Monday, March 05, 2007

Tom's Kitchen

"Blessed is he who expects nothing, for he shall never be disappointed."

Alexander Pope wasn't talking me about me when he wrote that. Over the past few years my expectations about food have got a bit out of control. I find myself starting any critisism about meals that I enjoyed with "It was delicious, but..." The fact that I typed criticism when I meant conversation tells you a lot.

So I went to Tom's Kitchen with very high expectations. New venture from Michelin starred Chef. Laid back atmosphere. Classic English food prepared with passion. Critics clambouring over one another to heap plaudits.

It was good. I'll get the criticism out of the way first. It's tiled. So it's a bit like eating in a toilet, only with worse acoustics. You sit refectory style, so should you have a small accident with the ketchup, your neighbour looks like an extra from a Tarantino movie. Moby says the butter was cheesy. They didn't have many sharing dishes when we went, and I was sort of looking forward to a casserole with a big ladle. There go the expectations again. I turned up to a restaurant where I know the menu changes daily and then I think it's fair to critisise it for not having a dish that I sort of fancied. I am turning into that man from Little Britain who wants a picture of a slightly churlish owl and nothing else.

The good stuff is really good. They have baked Alaska (for two), the promise of which, along with the duck ham on the charcuterie platter (for two), perked up a tweaky Fi and some cheesy butter with good bread (which is my kind of butter no matter what Moby says.) They use a lot of this butter in the chicken liver pate, pictured above, which made me want to bury my head in it and go "whubba whubba whubba", but a sense of decorum meant I just spread a lot of it on my sourdough toast. They served a burger which is made from proper chopped, aged beef, the likes of which we would have crowned King of the Burgers if we'd come across it when we were doing burger club. That said, I prefer a burger that's less aged and made with a less fat. Oh, and a burger thickness that you don't have to dislocate your jaw like a snake to eat might be good too. The sirloin was well aged, well cooked and came with some triple cooked chips that I found better than the ones at the Hinds Head. Maggie was pleased with her haddock and chips, which tasted properly of fish and we were assured that it was off the boat that morning.

Deserts are homely and proper; the baked Alaska was ignited at the table and the profiteroles filled with some of the best vanilla icecream I've had for a while. The hot chocolate sauce is made with a very good quality, high percentage chocolate that needed just a little of the vanilla icecream to sweeten it up. Espressos came in cute stainless steel cups, but could have been punchier.
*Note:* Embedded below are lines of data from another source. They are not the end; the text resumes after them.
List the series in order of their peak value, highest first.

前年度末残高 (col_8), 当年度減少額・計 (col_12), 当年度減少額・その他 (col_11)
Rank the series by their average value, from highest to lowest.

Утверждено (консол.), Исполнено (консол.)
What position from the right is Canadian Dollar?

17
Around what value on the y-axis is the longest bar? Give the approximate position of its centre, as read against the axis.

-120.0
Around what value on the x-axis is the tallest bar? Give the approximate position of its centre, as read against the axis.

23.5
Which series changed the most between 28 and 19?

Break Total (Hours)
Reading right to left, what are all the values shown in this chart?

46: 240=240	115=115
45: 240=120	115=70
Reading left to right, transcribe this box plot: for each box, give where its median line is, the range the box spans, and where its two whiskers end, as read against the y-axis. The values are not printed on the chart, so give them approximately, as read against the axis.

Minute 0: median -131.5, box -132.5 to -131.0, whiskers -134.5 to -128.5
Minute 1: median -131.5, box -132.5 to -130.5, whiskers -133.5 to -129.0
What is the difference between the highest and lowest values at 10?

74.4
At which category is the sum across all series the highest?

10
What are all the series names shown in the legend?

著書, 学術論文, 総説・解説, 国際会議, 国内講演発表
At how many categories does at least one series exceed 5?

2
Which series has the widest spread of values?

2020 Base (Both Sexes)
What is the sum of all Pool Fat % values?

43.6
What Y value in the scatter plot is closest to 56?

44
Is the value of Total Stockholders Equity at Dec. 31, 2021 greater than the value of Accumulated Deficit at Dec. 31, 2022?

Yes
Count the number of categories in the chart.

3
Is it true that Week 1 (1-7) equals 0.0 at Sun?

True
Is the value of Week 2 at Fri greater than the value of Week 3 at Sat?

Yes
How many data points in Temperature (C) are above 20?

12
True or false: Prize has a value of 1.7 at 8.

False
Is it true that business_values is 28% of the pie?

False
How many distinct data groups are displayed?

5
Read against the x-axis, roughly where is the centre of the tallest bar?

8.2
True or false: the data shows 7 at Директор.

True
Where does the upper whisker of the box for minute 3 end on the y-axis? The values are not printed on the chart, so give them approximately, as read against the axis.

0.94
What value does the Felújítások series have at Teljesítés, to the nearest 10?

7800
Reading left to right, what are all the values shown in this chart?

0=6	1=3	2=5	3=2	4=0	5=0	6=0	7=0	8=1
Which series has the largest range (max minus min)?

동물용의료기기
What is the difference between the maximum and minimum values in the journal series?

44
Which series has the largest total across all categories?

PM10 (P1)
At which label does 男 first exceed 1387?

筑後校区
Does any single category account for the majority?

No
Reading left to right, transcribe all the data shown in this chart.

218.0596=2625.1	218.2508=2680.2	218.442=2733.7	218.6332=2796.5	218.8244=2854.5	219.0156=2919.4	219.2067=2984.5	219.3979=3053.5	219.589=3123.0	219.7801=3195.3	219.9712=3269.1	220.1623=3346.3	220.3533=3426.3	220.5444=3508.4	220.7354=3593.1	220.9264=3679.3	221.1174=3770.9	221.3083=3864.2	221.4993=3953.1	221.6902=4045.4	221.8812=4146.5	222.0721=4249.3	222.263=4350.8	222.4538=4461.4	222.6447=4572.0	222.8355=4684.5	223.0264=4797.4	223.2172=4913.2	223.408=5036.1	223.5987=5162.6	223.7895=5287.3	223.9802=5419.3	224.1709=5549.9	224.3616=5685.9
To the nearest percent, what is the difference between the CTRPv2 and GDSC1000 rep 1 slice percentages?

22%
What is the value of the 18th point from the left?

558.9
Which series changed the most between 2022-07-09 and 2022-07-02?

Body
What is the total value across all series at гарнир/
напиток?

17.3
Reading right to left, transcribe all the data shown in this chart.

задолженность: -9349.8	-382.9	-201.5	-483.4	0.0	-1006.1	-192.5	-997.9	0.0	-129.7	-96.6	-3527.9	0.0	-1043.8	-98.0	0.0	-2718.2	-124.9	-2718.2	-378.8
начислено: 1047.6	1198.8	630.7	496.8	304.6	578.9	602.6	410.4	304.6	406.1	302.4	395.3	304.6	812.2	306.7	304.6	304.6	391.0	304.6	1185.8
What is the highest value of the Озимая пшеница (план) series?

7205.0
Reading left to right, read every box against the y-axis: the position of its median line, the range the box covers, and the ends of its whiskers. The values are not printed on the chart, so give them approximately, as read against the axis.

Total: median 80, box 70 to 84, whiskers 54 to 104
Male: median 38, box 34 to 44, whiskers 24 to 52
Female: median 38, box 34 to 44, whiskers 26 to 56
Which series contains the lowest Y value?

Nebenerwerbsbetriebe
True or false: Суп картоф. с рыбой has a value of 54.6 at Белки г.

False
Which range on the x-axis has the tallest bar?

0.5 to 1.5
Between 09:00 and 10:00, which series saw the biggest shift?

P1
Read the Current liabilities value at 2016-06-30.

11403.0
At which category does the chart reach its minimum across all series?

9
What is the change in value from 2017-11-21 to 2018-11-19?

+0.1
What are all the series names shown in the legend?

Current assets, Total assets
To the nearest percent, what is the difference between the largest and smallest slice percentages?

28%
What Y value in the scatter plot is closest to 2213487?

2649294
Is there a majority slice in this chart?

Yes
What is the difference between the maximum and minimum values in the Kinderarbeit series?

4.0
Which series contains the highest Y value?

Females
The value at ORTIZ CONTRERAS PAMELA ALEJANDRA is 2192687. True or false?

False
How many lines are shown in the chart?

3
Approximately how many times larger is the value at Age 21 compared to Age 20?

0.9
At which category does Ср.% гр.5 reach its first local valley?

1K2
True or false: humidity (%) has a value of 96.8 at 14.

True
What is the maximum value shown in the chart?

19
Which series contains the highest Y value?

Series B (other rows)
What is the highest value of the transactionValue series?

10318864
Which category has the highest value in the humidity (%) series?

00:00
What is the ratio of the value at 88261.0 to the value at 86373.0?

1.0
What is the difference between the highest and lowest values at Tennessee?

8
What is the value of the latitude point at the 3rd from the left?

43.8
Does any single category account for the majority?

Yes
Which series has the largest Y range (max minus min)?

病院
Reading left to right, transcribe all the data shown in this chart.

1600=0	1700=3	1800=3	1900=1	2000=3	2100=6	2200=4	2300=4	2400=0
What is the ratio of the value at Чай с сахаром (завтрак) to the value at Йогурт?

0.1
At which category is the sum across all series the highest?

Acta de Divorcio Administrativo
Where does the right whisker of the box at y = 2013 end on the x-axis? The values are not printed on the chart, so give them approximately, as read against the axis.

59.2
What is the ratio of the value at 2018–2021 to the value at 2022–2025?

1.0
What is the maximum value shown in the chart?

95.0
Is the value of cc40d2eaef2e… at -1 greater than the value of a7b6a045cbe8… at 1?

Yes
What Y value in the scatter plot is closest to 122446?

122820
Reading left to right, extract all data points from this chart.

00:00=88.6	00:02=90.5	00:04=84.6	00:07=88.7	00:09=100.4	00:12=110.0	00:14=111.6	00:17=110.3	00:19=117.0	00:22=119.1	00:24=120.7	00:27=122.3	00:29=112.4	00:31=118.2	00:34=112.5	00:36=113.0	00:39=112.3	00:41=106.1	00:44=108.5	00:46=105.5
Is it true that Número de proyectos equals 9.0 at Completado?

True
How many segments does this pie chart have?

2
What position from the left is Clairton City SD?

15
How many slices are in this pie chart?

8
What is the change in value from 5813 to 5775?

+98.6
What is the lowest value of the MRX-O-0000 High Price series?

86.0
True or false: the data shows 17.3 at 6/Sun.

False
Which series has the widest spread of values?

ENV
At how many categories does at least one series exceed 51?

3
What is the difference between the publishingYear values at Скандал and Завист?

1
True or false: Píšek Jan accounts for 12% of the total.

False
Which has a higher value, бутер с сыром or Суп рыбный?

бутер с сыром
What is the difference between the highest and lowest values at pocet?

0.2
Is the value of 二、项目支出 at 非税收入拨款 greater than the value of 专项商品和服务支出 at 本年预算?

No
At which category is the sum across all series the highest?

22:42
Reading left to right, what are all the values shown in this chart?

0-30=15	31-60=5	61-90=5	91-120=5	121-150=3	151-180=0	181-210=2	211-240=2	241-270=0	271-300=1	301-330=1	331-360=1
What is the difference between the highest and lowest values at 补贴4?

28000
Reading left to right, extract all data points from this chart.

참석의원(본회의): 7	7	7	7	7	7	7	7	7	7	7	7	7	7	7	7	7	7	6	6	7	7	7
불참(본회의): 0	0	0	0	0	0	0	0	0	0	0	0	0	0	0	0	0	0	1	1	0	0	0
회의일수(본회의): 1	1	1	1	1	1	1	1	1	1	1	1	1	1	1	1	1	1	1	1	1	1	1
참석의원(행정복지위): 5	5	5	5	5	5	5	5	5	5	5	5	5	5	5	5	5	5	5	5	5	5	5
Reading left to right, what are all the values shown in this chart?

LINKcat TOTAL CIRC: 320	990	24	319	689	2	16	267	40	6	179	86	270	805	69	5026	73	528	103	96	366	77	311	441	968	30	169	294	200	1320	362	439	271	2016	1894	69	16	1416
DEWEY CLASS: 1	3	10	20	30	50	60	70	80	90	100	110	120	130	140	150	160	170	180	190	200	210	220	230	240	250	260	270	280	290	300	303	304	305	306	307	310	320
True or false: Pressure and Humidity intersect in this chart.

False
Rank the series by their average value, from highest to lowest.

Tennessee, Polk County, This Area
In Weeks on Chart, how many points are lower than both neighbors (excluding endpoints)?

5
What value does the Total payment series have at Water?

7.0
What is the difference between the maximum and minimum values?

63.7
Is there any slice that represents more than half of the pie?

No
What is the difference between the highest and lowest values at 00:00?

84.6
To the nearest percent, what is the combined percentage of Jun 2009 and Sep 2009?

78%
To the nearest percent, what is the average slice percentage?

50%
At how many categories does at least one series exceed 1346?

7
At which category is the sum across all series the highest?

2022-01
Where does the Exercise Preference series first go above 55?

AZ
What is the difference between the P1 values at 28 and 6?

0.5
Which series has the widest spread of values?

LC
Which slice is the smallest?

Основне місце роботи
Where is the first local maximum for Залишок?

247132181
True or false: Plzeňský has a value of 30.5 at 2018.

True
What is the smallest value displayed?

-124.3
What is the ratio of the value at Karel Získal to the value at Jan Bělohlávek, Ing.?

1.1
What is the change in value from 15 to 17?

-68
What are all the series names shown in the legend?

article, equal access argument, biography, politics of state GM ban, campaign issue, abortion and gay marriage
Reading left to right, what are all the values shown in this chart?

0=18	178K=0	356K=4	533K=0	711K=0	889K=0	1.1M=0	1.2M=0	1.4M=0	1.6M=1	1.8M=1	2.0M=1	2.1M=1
I'm sure it was expensive, but my friends kindly picked up the tab so I don't know exact prices. That said, the richness of the food meant that it was the next evening before I was truly hungry again and I effectively saved the money that would have been spent on three other meals. Which, along with my concept of any item bought in a sale actually saves you money, is your introduction to the world of Suzi economics.